THE CELEBRITIES’ DESIGNER GIANLUCA SAITTO OPENED US THE DOOR OF HIS ATELIER OF THE WONDERS
By: Fiammetta Cesana and Annarosa Laureti
In the art core of Milan city, the Brera district, it arises a place where fast fashion’s devilish seeds didn’t take root. Gianluca Saitto’s atelier is one of the last outposts of the Made in Italy’s creativity. For almost ten years the young designer loved by celebrities and Arabic princesses has been proudly carrying on his own anachronistic fashion idea, based on the beauty education. Welcoming us with a big smile into his fairy nest – “The atelier is in my image and likeness, everything you see, from furnitures to lamps, is so theatrical… It is a place that must be mine through and through” – he started telling about a world of ancient taste but projected to the future.
Fashion designer, tailor, sometimes psychologist too, for Gianluca Saitto what really matters is understanding “the sensibility of people in front of you, his or her personality and physicality”. Only by this you can create an harmonious blend between the dress and who’s wearing it.
“My mission is measuring my stylistic side with the celebrity’s identity and the potential messages that he/she wants to share with an album, concert ecc. I do this also with all the atelier’s clientele. I try to be always present in the atelier because the collection I make, rising from personal creative ideas, has be properly understood by the woman who gets into the shop”.
Fiammetta: It’s incredible how many strong personalities you worked with!
Gianluca: Yes, I paid my dues to get here. My first collaboration was with Gianna Nannini, then I’ve been working with Patty Pravo for six years with whom I worked also for the Festival di Sanremo, and then Loredana Bertè…
F: How is working with these stars?
_ _ _ _ _
◆ REQUIREMENT 1 ◆
Write out the records word for word, from their first line down through the line that contains "0.164595, 0.570490, 0.479979]]".

[Excerpts from a dataset]
_ _ _ _ _
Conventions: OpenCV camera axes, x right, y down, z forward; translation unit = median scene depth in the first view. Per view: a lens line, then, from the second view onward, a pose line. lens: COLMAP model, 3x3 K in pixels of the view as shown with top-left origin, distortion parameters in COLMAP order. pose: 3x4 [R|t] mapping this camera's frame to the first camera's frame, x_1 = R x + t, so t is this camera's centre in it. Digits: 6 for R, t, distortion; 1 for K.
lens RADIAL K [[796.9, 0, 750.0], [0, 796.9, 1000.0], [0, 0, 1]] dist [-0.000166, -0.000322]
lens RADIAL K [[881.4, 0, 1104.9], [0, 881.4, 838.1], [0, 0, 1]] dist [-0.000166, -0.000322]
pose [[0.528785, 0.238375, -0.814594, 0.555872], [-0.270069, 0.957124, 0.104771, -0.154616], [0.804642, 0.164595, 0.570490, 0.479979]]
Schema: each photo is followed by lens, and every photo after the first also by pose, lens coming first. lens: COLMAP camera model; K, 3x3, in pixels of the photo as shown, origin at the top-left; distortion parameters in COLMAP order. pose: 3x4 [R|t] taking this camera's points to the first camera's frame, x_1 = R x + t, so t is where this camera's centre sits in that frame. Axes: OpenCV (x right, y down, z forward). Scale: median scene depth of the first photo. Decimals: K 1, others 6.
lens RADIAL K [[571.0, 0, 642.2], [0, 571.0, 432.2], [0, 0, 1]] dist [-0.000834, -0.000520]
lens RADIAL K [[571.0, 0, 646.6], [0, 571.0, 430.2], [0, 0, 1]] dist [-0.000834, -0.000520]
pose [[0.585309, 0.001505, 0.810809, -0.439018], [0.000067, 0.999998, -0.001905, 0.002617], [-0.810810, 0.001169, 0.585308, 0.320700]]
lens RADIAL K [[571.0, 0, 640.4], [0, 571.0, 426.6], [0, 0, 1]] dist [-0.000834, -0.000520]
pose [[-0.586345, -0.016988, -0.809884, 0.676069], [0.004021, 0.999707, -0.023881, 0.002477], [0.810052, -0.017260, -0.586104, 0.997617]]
_ _ _ _ _
◆ REQUIREMENT 2 ◆
Carry the interview with designer Gianluca Saitto forward from its final line.

◆ ANSWER BOX 1 ◆
Conventions: OpenCV camera axes, x right, y down, z forward; translation unit = median scene depth in the first view. Per view: a lens line, then, from the second view onward, a pose line. lens: COLMAP model, 3x3 K in pixels of the view as shown with top-left origin, distortion parameters in COLMAP order. pose: 3x4 [R|t] mapping this camera's frame to the first camera's frame, x_1 = R x + t, so t is this camera's centre in it. Digits: 6 for R, t, distortion; 1 for K.
lens RADIAL K [[796.9, 0, 750.0], [0, 796.9, 1000.0], [0, 0, 1]] dist [-0.000166, -0.000322]
lens RADIAL K [[881.4, 0, 1104.9], [0, 881.4, 838.1], [0, 0, 1]] dist [-0.000166, -0.000322]
pose [[0.528785, 0.238375, -0.814594, 0.555872], [-0.270069, 0.957124, 0.104771, -0.154616], [0.804642, 0.164595, 0.570490, 0.479979]]

◆ ANSWER BOX 2 ◆
G: You really need psychology. I like saying that first of all they are humans as all of us. What they have isa different, very strong creative flair. They know what they want to communicate and, sometimes, even what they want to wear. My job is just to try to act like a psychologist. Obviously if I just stand out I would never manage to make the right trait d’union. However I can suggest them. They teach me something and viceversa. In this way we create a friendship that for me is fundamental. I could never have a collaboration with an artist with whom there is no feeling. When there’s no harmony things are terrible.
F: So are they all tailor made pieces?
G: Almost all of them. For example I usually create for my clients also classical suits to wear during meetings or dresses for special occasions, but always enriching them with a little charming detail. I like the concept of tailor made, once I sell a piece I never recreate it, also because I’m already thinking about other 25 clothes to make… My atelier is a hotbed, a salon where every time, every week, every ten days there’s something going out and something new getting in.
F: In this way it’s easy to create a kind of personal and exclusive capsule collection. Does it happen that someone ask you to realise a whole wardrobe?
G: Yes absolutely. Some Arabic princesses asked me that. I made for them entirely hand embroidered dresses, even using precious materials like white gold and diamonds.
F: When did you open your first atelier?
G: We opened the first atelier in 2010, in Via Ponte Vetero, in Brera, and then have moved to Via dell’Orso, in the same district, since five years. Now we have two windows on the street, just perfect for a better exposure. Also the random passage is important!
F: Has someone ever asked you a garment just like the one worn by an artist during a performance or a public appearance?
G: Yes. However in most cases the clothes I create for artists are really unique pieces and I never make them again. They in fact not only represent the artist but also his personality and above all the particular message he wanted to communicate in that moment. If someone likes a certain piece worn by a star in atelier he will find other ten ones as much beautiful that narrate similar worlds. Then I think that it could become a kind of fetish having for example the same jacket worn by Loredana Berté. On the other side, we made some charity actions: for example with Patty Pravo and Emergency we made an auction with some jackets exclusively designed for the Italian singer, but in that particular occasion the aim was different.
F: Is it different dressing up a rockstar, a stage person and ordinary people?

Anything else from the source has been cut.